E foi exatamente isso que aconteceu. De
costas para o apelo da comunidade, os conselheiros votaram pela cessão das
terras, sem se importar com o que vai acontecer com a vida de quem mora na
região. O professor Luis Carlos Cancellier, diretor do Centro de Ciências
Jurídicas, chegou a ironizar que ele quase mudou de opinião depois de ler um
texto que dizia que as pessoas não poderiam ir mais na igreja. De maneira
cínica, o professor tripudiou sobre a preocupação da comunidade com o fato de
que a Edu Vieira pode se transformar numa via expressa cortando o bairro e
mudando de forma radical a sociabilidade. Excetuando a bancada dos técnico-administrativos,
dos estudantes e cinco professores, o restante do conselho parecia não estar
preocupado com o que pode acontecer no cotidiano das pessoas.
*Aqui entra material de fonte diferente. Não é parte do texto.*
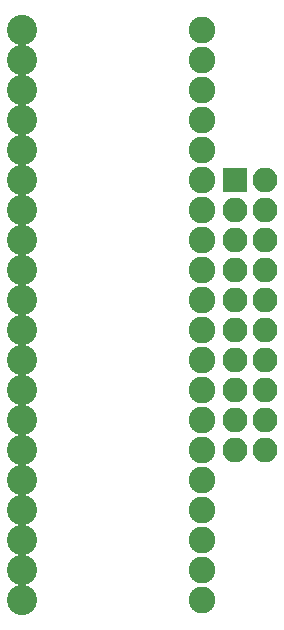
<source format=gbr>
G04 #@! TF.GenerationSoftware,KiCad,Pcbnew,(5.0.0)*
G04 #@! TF.CreationDate,2019-04-25T10:06:30+02:00*
G04 #@! TF.ProjectId,c64board,633634626F6172642E6B696361645F70,rev?*
G04 #@! TF.SameCoordinates,Original*
G04 #@! TF.FileFunction,Soldermask,Bot*
G04 #@! TF.FilePolarity,Negative*
%FSLAX46Y46*%
G04 Gerber Fmt 4.6, Leading zero omitted, Abs format (unit mm)*
G04 Created by KiCad (PCBNEW (5.0.0)) date 04/25/19 10:06:30*
%MOMM*%
%LPD*%
G01*
G04 APERTURE LIST*
%ADD10R,2.100000X2.100000*%
%ADD11O,2.100000X2.100000*%
%ADD12C,2.254200*%
%ADD13C,2.559000*%
G04 APERTURE END LIST*
D10*
G04 #@! TO.C,J1*
X152654000Y-68580000D03*
D11*
X155194000Y-68580000D03*
X152654000Y-71120000D03*
X155194000Y-71120000D03*
X152654000Y-73660000D03*
X155194000Y-73660000D03*
X152654000Y-76200000D03*
X155194000Y-76200000D03*
X152654000Y-78740000D03*
X155194000Y-78740000D03*
X152654000Y-81280000D03*
X155194000Y-81280000D03*
X152654000Y-83820000D03*
X155194000Y-83820000D03*
X152654000Y-86360000D03*
X155194000Y-86360000D03*
X152654000Y-88900000D03*
X155194000Y-88900000D03*
X152654000Y-91440000D03*
X155194000Y-91440000D03*
G04 #@! TD*
D12*
G04 #@! TO.C,U1*
X149860000Y-55880000D03*
X149860000Y-58420000D03*
X149860000Y-60960000D03*
X149860000Y-63500000D03*
X149860000Y-66040000D03*
X149860000Y-68580000D03*
X149860000Y-71120000D03*
X149860000Y-73660000D03*
X149860000Y-76200000D03*
X149860000Y-78740000D03*
X149860000Y-81280000D03*
X149860000Y-83820000D03*
X149860000Y-86360000D03*
X149860000Y-88900000D03*
X149860000Y-91440000D03*
X149860000Y-93980000D03*
X149860000Y-96520000D03*
X149860000Y-99060000D03*
X149860000Y-101600000D03*
X149860000Y-104140000D03*
D13*
X134620000Y-104140000D03*
X134620000Y-101600000D03*
X134620000Y-99060000D03*
X134620000Y-96520000D03*
X134620000Y-93980000D03*
X134620000Y-91440000D03*
X134620000Y-88900000D03*
X134620000Y-86360000D03*
X134620000Y-83820000D03*
X134620000Y-81280000D03*
X134620000Y-76200000D03*
X134620000Y-73660000D03*
X134620000Y-71120000D03*
X134620000Y-68580000D03*
X134620000Y-66040000D03*
X134620000Y-63500000D03*
X134620000Y-60960000D03*
X134620000Y-58420000D03*
X134620000Y-55880000D03*
X134620000Y-78740000D03*
G04 #@! TD*
M02*

</source>
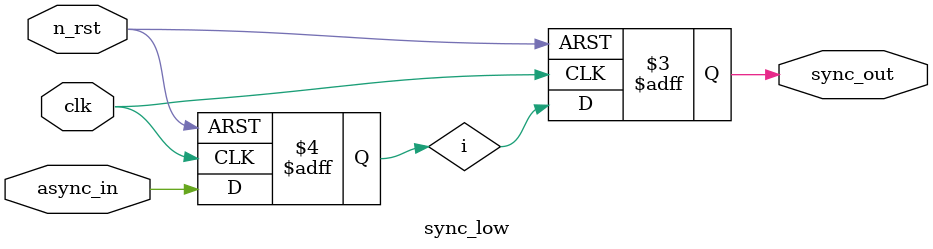
<source format=sv>
module sync_low
(
	input wire clk,
	input wire n_rst,
	input reg async_in,
	output reg sync_out
);
	reg i;
	always_ff @ (negedge n_rst, posedge clk)
	begin
		if(1'b0==n_rst) 
		begin
			sync_out <= 1'b0;
			i <= 1'b0;
		end
		else begin
		i <= async_in;
		sync_out <= i;
		end
	end	
endmodule
</source>
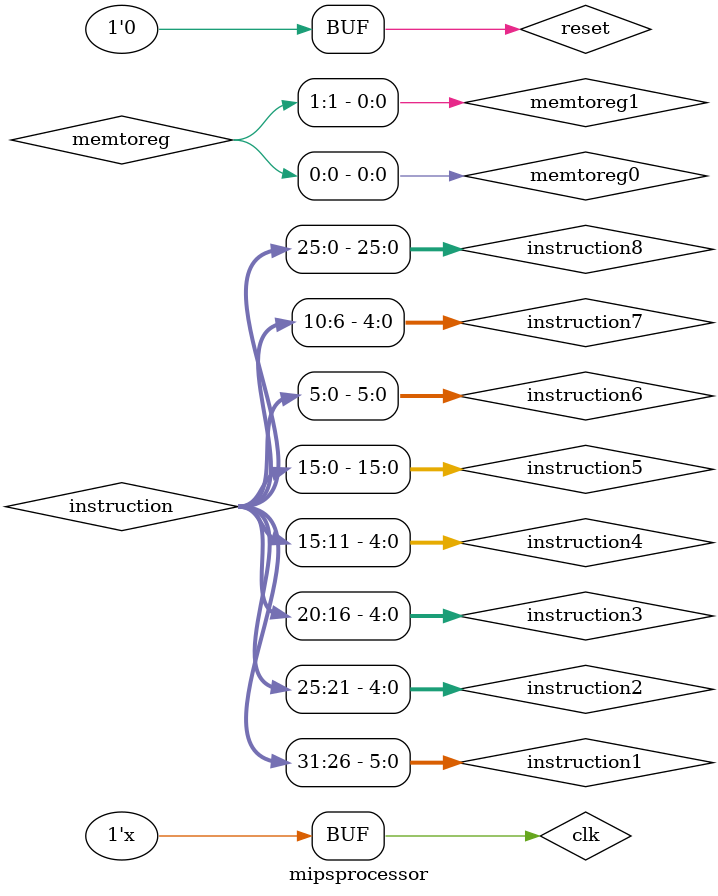
<source format=v>
module mipsprocessor();
	wire [31:0] a ;
	wire [31:0] instruction ;
	wire [5:0] instruction1 ;
	wire [4:0] instruction2 ;
	wire [4:0] instruction3 ;
	wire [4:0] instruction4 ;
        wire [15:0] instruction5 ;
	wire [5:0] instruction6 ;
	wire [4:0] instruction7 ;
	wire [25:0] instruction8 ;
	wire alusrc,regwrite,memread,memwrite,br,aluop0,aluop1,j;
	wire [1:0] regdst ;
	wire [1:0] memtoreg;
	wire [31:0] read_data1 ; 
	wire [31:0] read_data2 ; 
	wire [31:0] write_data;
	
	wire [4:0] mux1out ; 		   
	wire [31:0] signextention_out ; 
	wire [31:0] secondoperand ;	
	wire [3:0] alucontrolinput;
	wire [1:0] aluop ;
	wire [31:0] alu_result ;
	wire  zero_signal ;	
	wire [31:0] read_data ;
	wire [31:0] pc_4 ;
	wire [27:0] shifted_jump ;
	wire memtoreg0,memtoreg1 ; 
	wire [31:0] jump_address ;
	wire [31:0] alu2_secondoperand ;
	wire [31:0] fulladderout;
	wire andout ;
	wire [31:0] firstmux_secondalu_out ;
	wire [31 :0] secondmux_secondalu_out ;
	wire [31:0] thirdmux_secondalu_out ;
	wire jumpReg ;
    wire mux_regwrite_outputsignal;	
	reg reset ;
        reg clk ; 
	parameter jal_reg_address =5'b11111 ;
        parameter zero =0 ; 
        parameter zero5bit =5'b00000;
        parameter zero1bit =1'b0;
	assign jump_address = {{pc_4[31:28]},shifted_jump} ;
	
	pc programcounter ( a,thirdmux_secondalu_out ,clk,reset);	
        instruction_memory im (instruction,a ,clk);						
	assign instruction1=instruction[31:26];  
	assign instruction2=instruction[25:21];
	assign instruction3=instruction[20:16];
	assign instruction4=instruction[15:11];
	assign instruction5=instruction[15:0];
	assign instruction6=instruction[5:0];
	assign instruction7=instruction[10:6];
	assign instruction8=instruction[25:0];
	assign memtoreg0=memtoreg[0];
	assign memtoreg1=memtoreg[1];
	
	assign aluop = {aluop1,aluop0} ;
	controlunit cu (instruction1,regdst,alusrc,memtoreg,regwrite,memread,memwrite,br,aluop0,aluop1,j);
	
	Mux5bit mux_regdst(instruction3 , instruction4 , jal_reg_address, zero5bit ,regdst[0] , regdst[1] , mux1out ) ;
	
	mux1bit mux_toregfile (regwrite,zero1bit,jumpReg,mux_regwrite_outputsignal);
	RegisterFile regfile ( mux_regwrite_outputsignal , instruction2 , instruction3 , read_data1 , read_data2 ,mux1out ,write_data ,clk );
	
	mux_21 mux_alu ( read_data2 ,signextention_out	, alusrc , secondoperand );
	
	signExtention se ( instruction5 ,  signextention_out ) ; 
	
	ALUControlUnit alucontrol ( alucontrolinput ,jumpReg ,aluop , instruction6);
	
	ALU alu ( alu_result , zero_signal , instruction7 , alucontrolinput ,read_data1 , secondoperand);
	
	Datamemory datamemory ( clk , alu_result , read_data2 , read_data , memread , memwrite ) ;
	
	mux_41 mux_datamemory( alu_result , read_data ,	pc_4 , zero , memtoreg0,memtoreg1,write_data);
	
	adder adder_pc (a , pc_4 ); 
	
	shiftby26 shiftingby2 ( shifted_jump ,instruction8 ); 
	
	shiftby2 shifting_constant_by2 ( alu2_secondoperand , signextention_out );
	
	adder32bit fulladder (fulladderout,n ,pc_4,signextention_out ,zero1bit ) ;
	and and_branch ( andout , br , zero_signal ) ;
	mux_21 firstmux_secondalu (pc_4 ,fulladderout , andout ,firstmux_secondalu_out );
	mux_21 secondmux_secondalu ( firstmux_secondalu_out , jump_address , j ,secondmux_secondalu_out);
	mux_21 thirdmux_secondalu ( secondmux_secondalu_out , read_data1 ,jumpReg ,thirdmux_secondalu_out );
initial begin
clk<=0 ;
reset <= 1;
#30 reset = 0;
end 
always begin 
          #20 clk=~clk ; 
end
	endmodule 

	
	
	
	
	
	
	
	
	
	
	
	
	
	

	
	
	
	
	
	
	
	
	
	
	
	
	
	
</source>
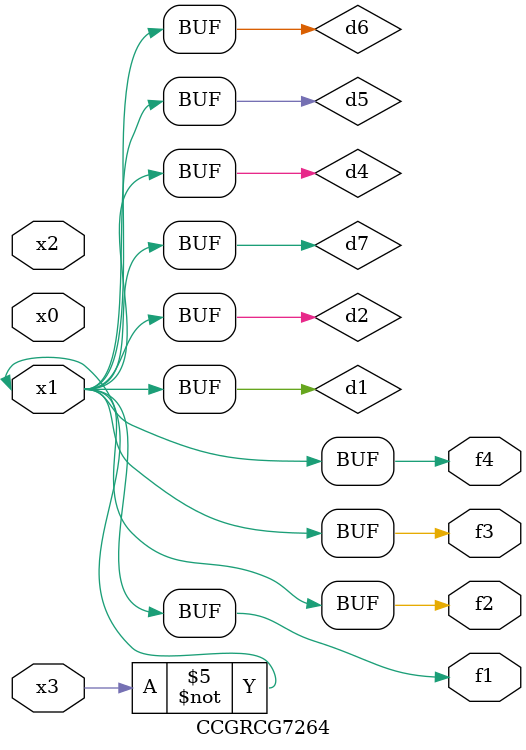
<source format=v>
module CCGRCG7264(
	input x0, x1, x2, x3,
	output f1, f2, f3, f4
);

	wire d1, d2, d3, d4, d5, d6, d7;

	not (d1, x3);
	buf (d2, x1);
	xnor (d3, d1, d2);
	nor (d4, d1);
	buf (d5, d1, d2);
	buf (d6, d4, d5);
	nand (d7, d4);
	assign f1 = d6;
	assign f2 = d7;
	assign f3 = d6;
	assign f4 = d6;
endmodule

</source>
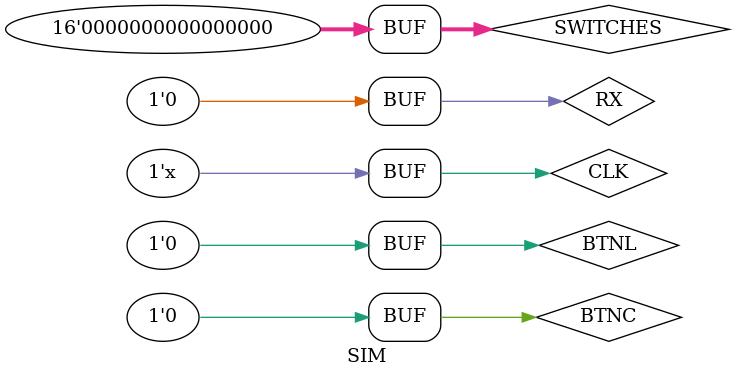
<source format=sv>
`timescale 1ns / 1ps


module SIM(
     );
    
      logic  BTNL, BTNC, RX, TX;
      logic [15:0] SWITCHES, LEDS;
      logic [8:0] CATHODES;
      logic [3:0] ANODES;
      logic CLK;
      
    OTTER_Wrapper_Programmable OTTER_Wrapper_Programmable(
        .CLK(CLK),
        .BTNL(BTNL),
        .BTNC(BTNC),
        .SWITCHES(SWITCHES),
        .RX(RX),
        .TX(TX),
        .LEDS(LEDS),
        .CATHODES(CATHODES),
        .ANODES(ANODES)
    ); 

    initial begin
      CLK = 0;
      BTNL = 0;
      BTNC = 0;
      RX = 0;
      SWITCHES = 0;
    end
   
   always  
      #5  CLK =  ! CLK;

endmodule
</source>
A reitora, Roselane Neckel, de forma
arbitrária, manobrou a sessão e não colocou em votação a proposta do
conselheiro Gabriel Martins (TAE), que era a de, primeiro, exigir da prefeitura
uma resposta dos pontos levantados pela comunidade e pelos grupos de trabalho
da própria UFSC que estudam a questão desde há anos. Assim, encaminhou direto
para a votação dos pareceres, colocando um contra o outro. Na proposta de Paulo
Pinheiro Machado, a UFSC cede o terreno baseada no Protocolo de Intenções
firmado com a prefeitura. Na proposta de Hélio Rodack, a prefeitura deveria
primeiro apresentar o projeto para que o CUN posteriormente avaliasse. Feita a
votação, a bancada dos Técnico-Administrativos em Educação (TAEs) e dos
Estudantes votaram pelo parecer de Hélio Rodack. Apenas cinco professores também
votaram nesse parecer, três sob o argumento da precaução e dois, por concordar com o parecer de Hélio. Os demais conselheiros, 24,
votaram no primeiro parecer, cedendo o terreno sem qualquer projeto da
prefeitura.
Na fala final da reitora ela garantiu
que, caso a prefeitura não cumpra com o estabelecido no protocolo de intenções,
o Conselho poderá rever a decisão. Mas, o fato é que o Protocolo de Intenções
só tem dentro dele questões aceitas pela prefeitura. O documento, inclusive,
foi escrito pela administração municipal. Todas as demandas que foram
levantadas pela comunidade, por professores e TAEs da UFSC e que não tiveram
aceite por parte da prefeitura, ficaram de fora.
Para a completa decepção dos moradores
envolvidos durante anos nessa discussão, a universidade optou por tomar uma
decisão particularista, baseada apenas nos seus interesses como instituição,
não levando em conta todo o acúmulo de debate e estudos, inclusive de
professores, TAEs e estudantes da universidade, que têm propostas diferentes de
solução para os gargalos. Quem utiliza a malha viária da região sabe que ela precisa
de melhorias, mas o ponto central de todas as discussões é a priorização do
transporte coletivo, coisa que não ficou garantida.
Agora, com a faca e o queijo na mão, a
prefeitura deverá dar início às obras. Caberá à UFSC e aos conselheiros que
aprovaram a cessão do terreno, arcar com a responsabilidade sobre o que vier a
ser construído. Para quem esteve esses anos todos na batalha por uma mudança
equilibrada, garantidora do coletivo, a UFSC perdeu a chance de definir um rumo
diferente para a cidade. Afinal, se tivesse ouvido a voz de seus próprios trabalhadores
e estudantes - envolvidos no projeto de outra sociabilidade para a malha viária
- daria um passo ousado e criativo em direção ao futuro, coisa que deveria ser
o objetivo de uma universidade. Mas, venceu o conservadorismo, e as soluções
dadas ao complexo do entorno certamente serão as de sempre: mais vias, mais
carros, mais velocidade, mais poluição, menos vida.
Na fala do professor Cancellier, tripudiando
das "pessoas que não poderão ir à igreja", se condensa todo um
pensamento cínico que não leva em consideração as pessoas nem a sua autônoma
vontade de seguir vivendo num bairro que as acolhe, que é bonito e permite o
encontro. Nela, se expressa a voz do "progresso" a qualquer custo,
que precisa se espraiar sem que as pessoas sejam necessárias. Essa são as
lideranças que mais hoje, mais amanhã, andarão por aí a pregar uma "nova
universidade". Por aqui, nada de novo. Tudo no mesmo diapasão.